The complementary information from the ADC values of both populations corresponds with the above findings. Although the ADCs of the CO, IS, and IM did not show any statistically significant differences among them, the reclassification of the diabetic population according to the observed histopathology appeared to indicate a link between the observed ischemic cellular damage and the observed ADC. The majority of the cases did show a reduced ADC in the diabetic rats, probably due to cellular edema (Table 5). However, since a multifactorial analysis between the groups was not performed, these small differences must be considered with caution. Nevertheless, these findings correspond well with the results of Yamashita et al (14) and Vexler et al (40), who reported decreased ADC values in cases of chronic renal failure and renal ischemia, respectively.

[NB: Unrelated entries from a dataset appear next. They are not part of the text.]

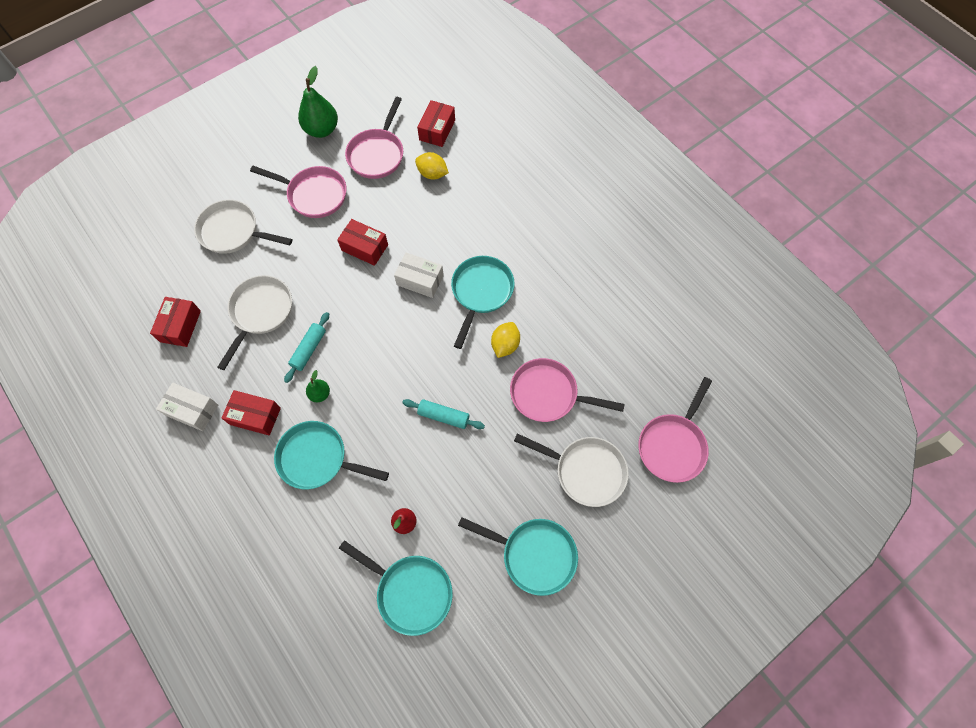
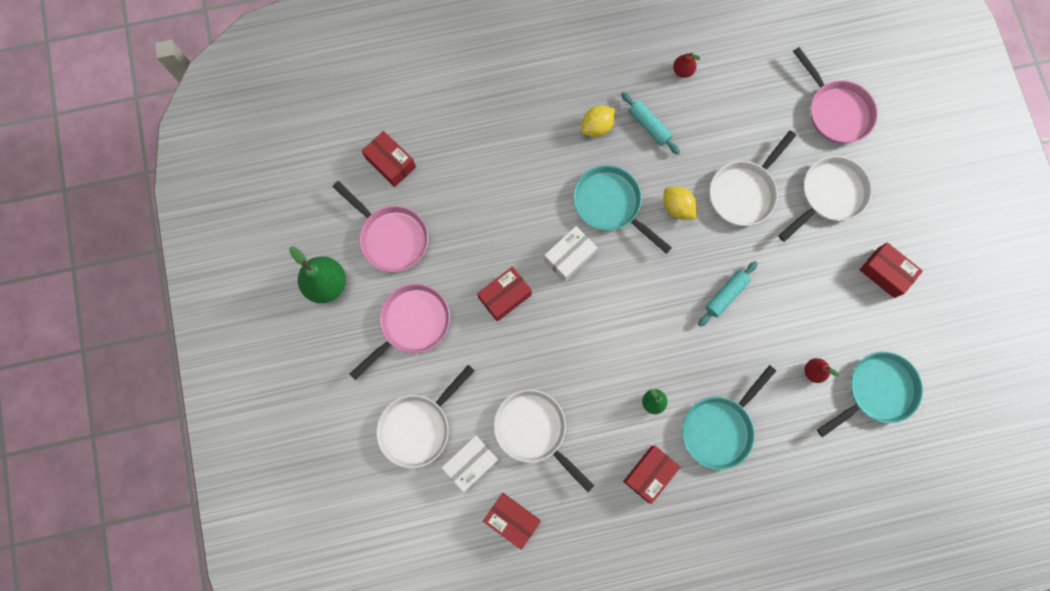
camera: 65 degrees left, 10 degrees up
white box [156,382,218,431] -> white box moved to [441,436,499,492]
turquoise rolling pin [284,312,329,383] -> turquoise rolling pin moved to [621,92,680,155]
yellow lemon [415,152,449,180] -> yellow lemon moved to [581,106,615,137]
turquoise pan [458,517,578,596] -> red box [860,242,923,298]
pink pan [510,358,625,422] -> white pan [709,130,796,226]
none -> red pear [673,53,700,78]

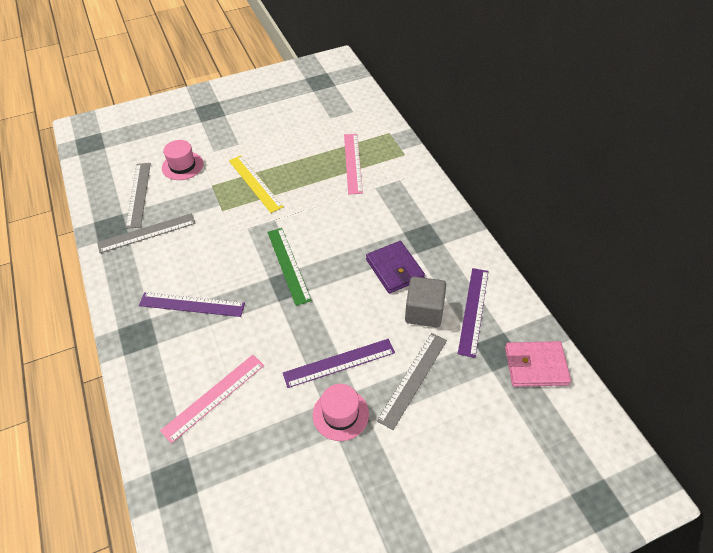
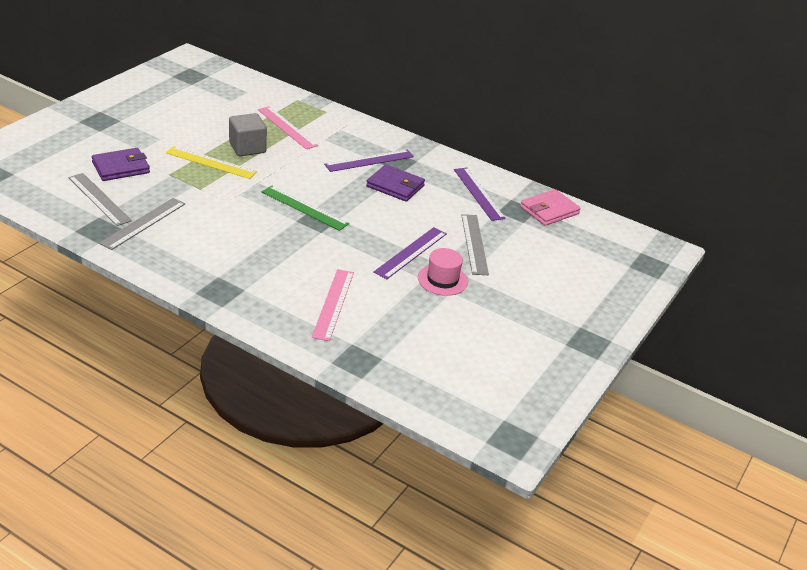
camera: 40 degrees left, 15 degrees down
purple ruler [139,292,245,317] -> purple ruler moved to [324,149,414,172]
pink hat [162,140,203,180] -> purple wallet [92,148,150,181]
grey cube [405,276,446,327] -> grey cube moved to [229,113,267,156]

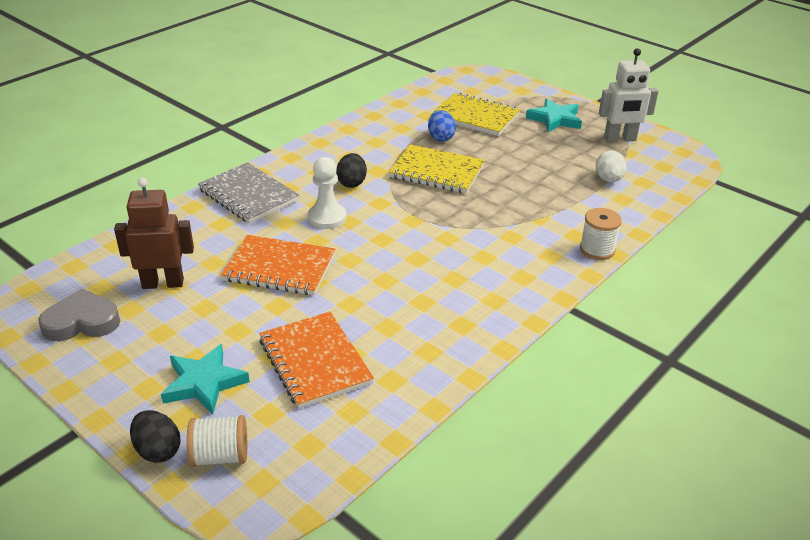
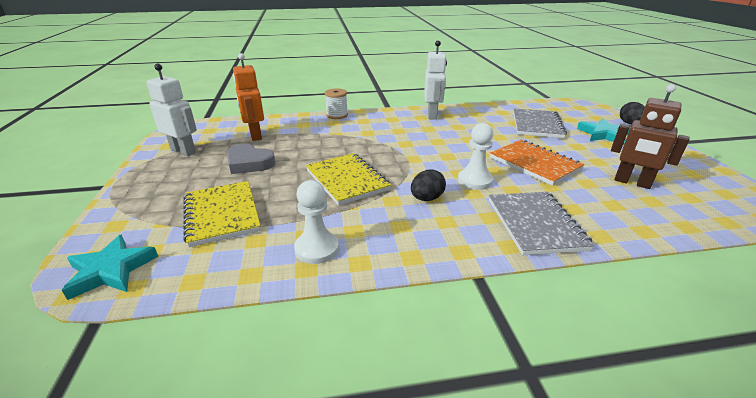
camera: 140 degrees left, 5 degrees down
grey heart [38,289,120,341] -> grey heart moved to [227,144,275,174]
white spool [187,415,247,467] -> none
orange notebook [259,312,374,409] -> grey notebook [513,108,567,138]
blue egg [428,110,456,142] -> none
turquoise star [526,98,582,132] -> turquoise star moved to [62,235,159,300]
white egg [595,150,626,182] -> orange robot [233,53,264,141]
none -> white pawn [294,180,339,264]
none -> white robot [424,40,447,120]

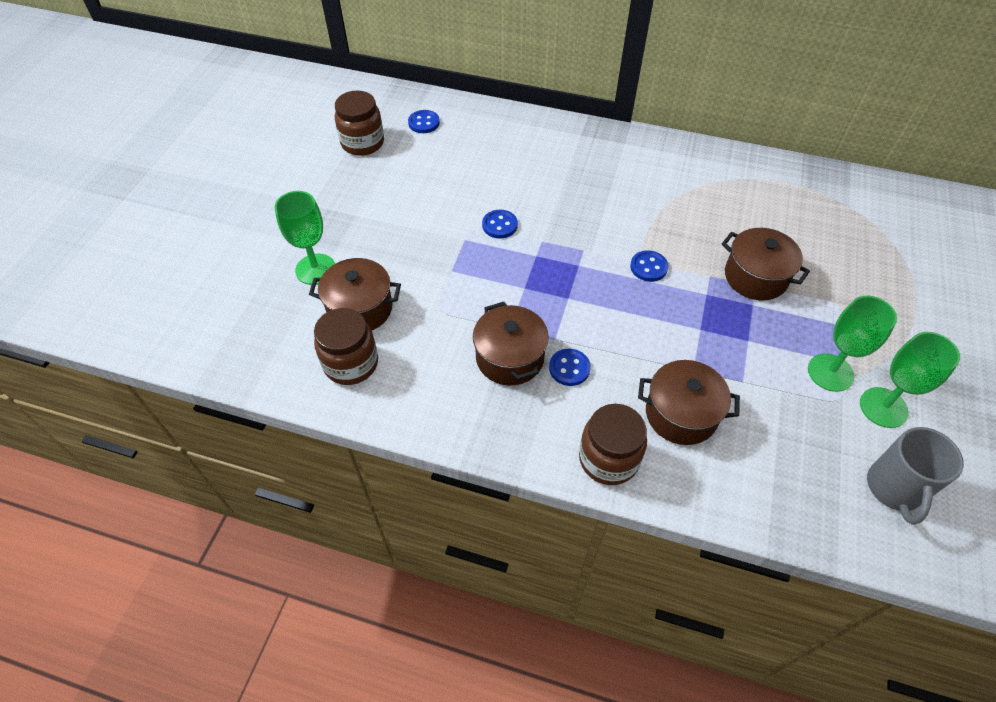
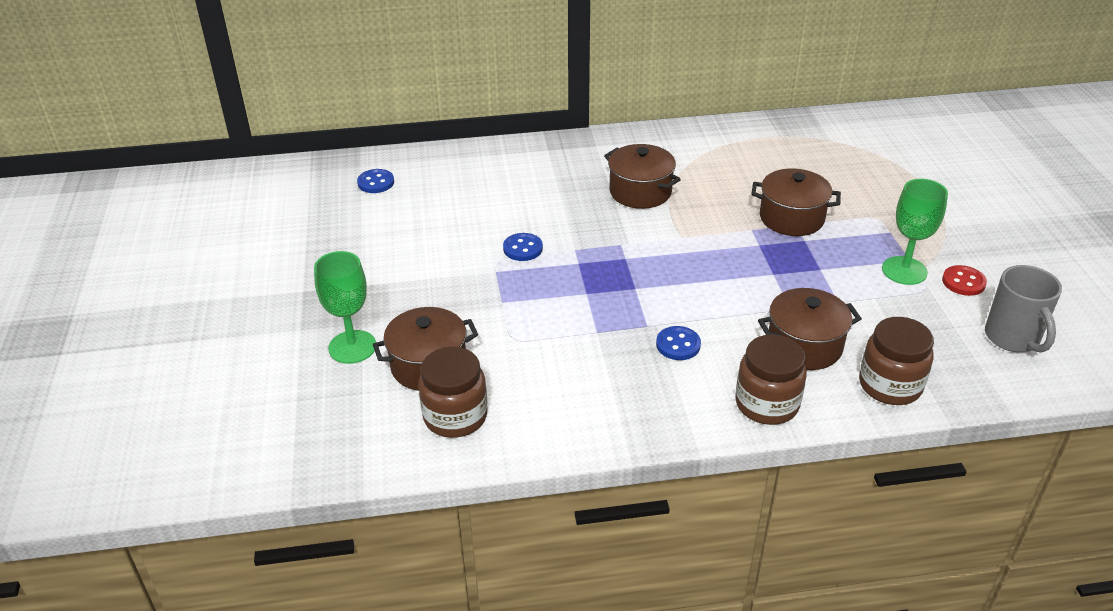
camera: 25 degrees left, 15 degrees down
brown jar [335,91,384,156] -> brown jar moved to [859,317,934,405]
brown pot [473,302,549,386] -> brown pot moved to [604,144,681,209]
blue button [630,250,668,282] -> none
green goblet [860,332,960,428] -> red button [942,265,987,296]

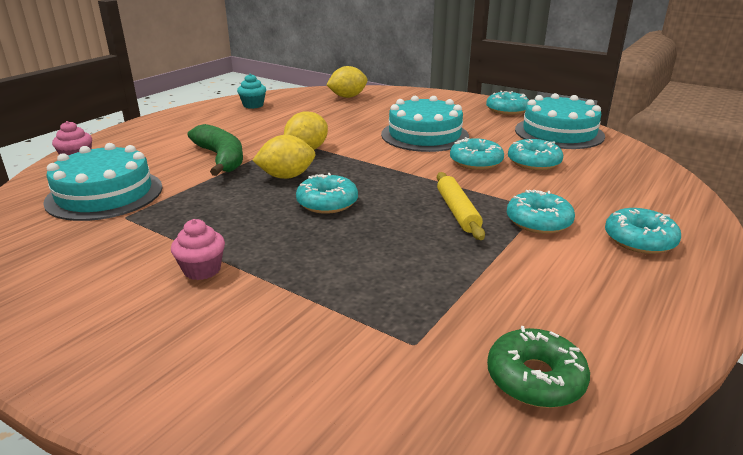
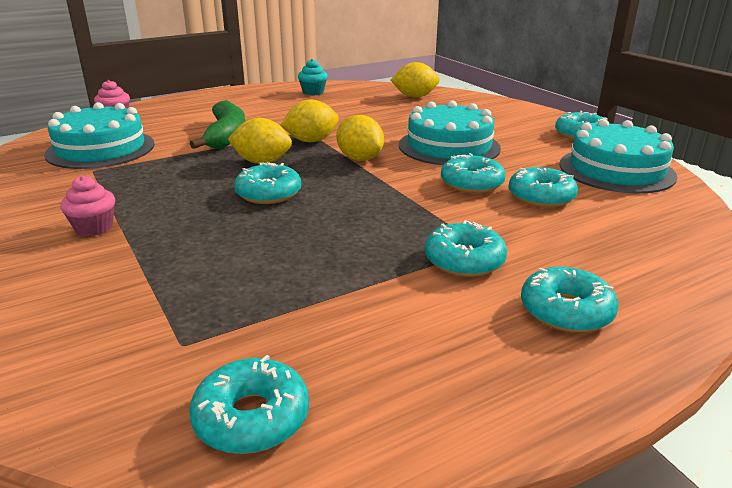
camera: 25 degrees right, 0 degrees up
yellow rolling pin [437,172,485,240] -> none
green donut [487,326,590,408] -> turquoise donut [189,355,309,454]
none -> yellow lemon [336,115,384,161]

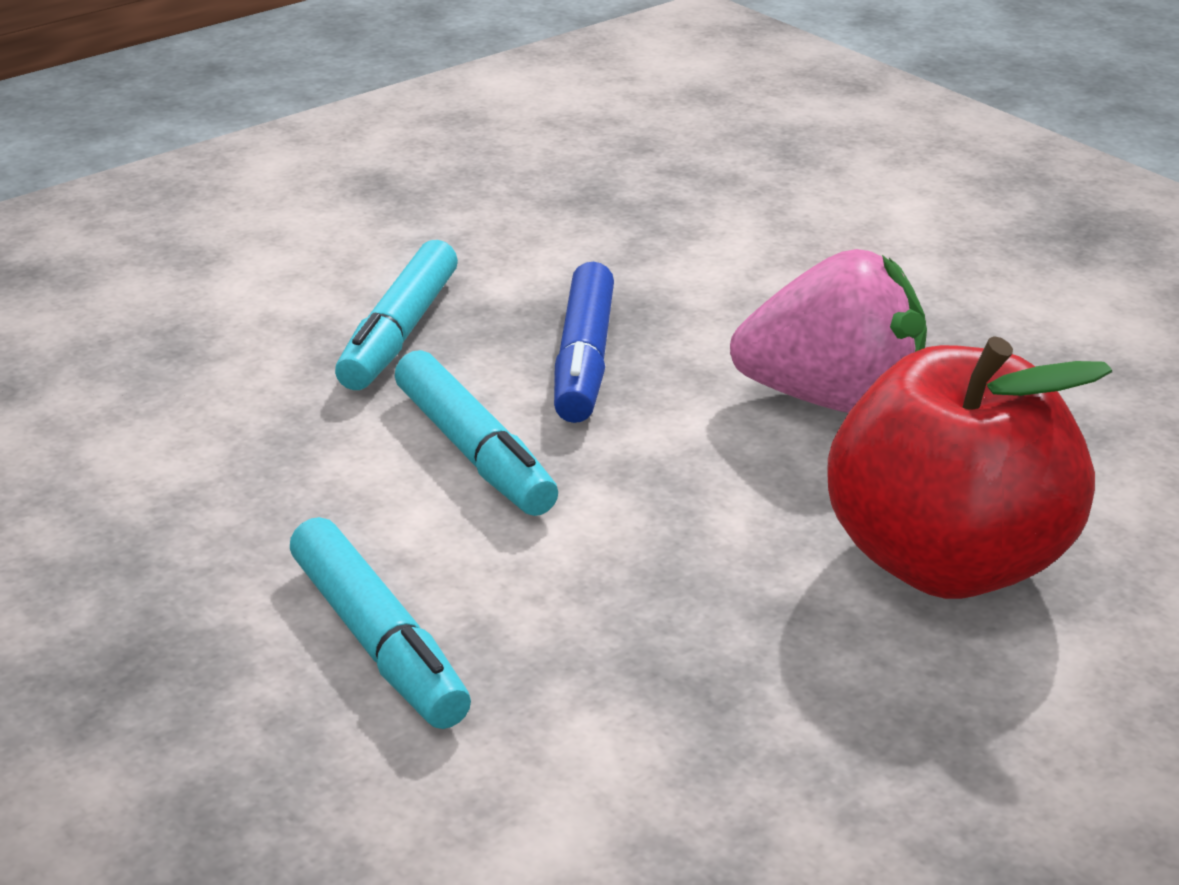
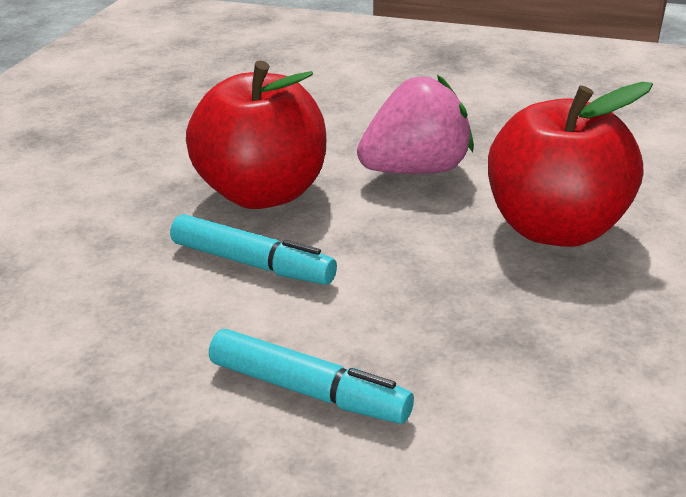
camera: 30 degrees left, 0 degrees up
turquoise marker [335,240,458,390] -> none
blue marker [554,262,614,423] -> red apple [186,60,326,209]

Müller et al (12) attributed high ADC values in the medulla to tubular flow-dependent effects caused by water transport mechanisms in the renal tubules. However, if ADC measurements were sensitive to osmotic transport processes within the kidney, higher ADC values (due to hyperfiltration in the diabetic kidneys) should have been observed. Since this was not the case, it appears that the ADC values do not depend on tubular flow effects. Furthermore, our experiments showed no significant ADC changes in the OM following the injection of furosemide, although the active reabsorption of water after the injection was practically halted and tubular flow was increased.

CONCLUSIONS

The combination of BOLD-contrast and DWI may enable a comprehensive assessment of the functional status of the kidney. The high-energy metabolism of the kidney causes large differences in the blood-oxygen saturation within the inner compartments, which can be assessed using BOLD-contrast imaging and the time course of the changes caused by pharmacological tests. BOLD-contrast imaging apparently can depict tissue at risk from ischemia by providing information related to the tubular workload of the kidney. The ADC measurements are not sensitive to the current energy metabolism or the tubular flow or reabsorption, but rather seem to reflect histopathological changes within the tissue. However, the physiological and pathological significance of changes in the diffusion coefficient values still have to be assessed.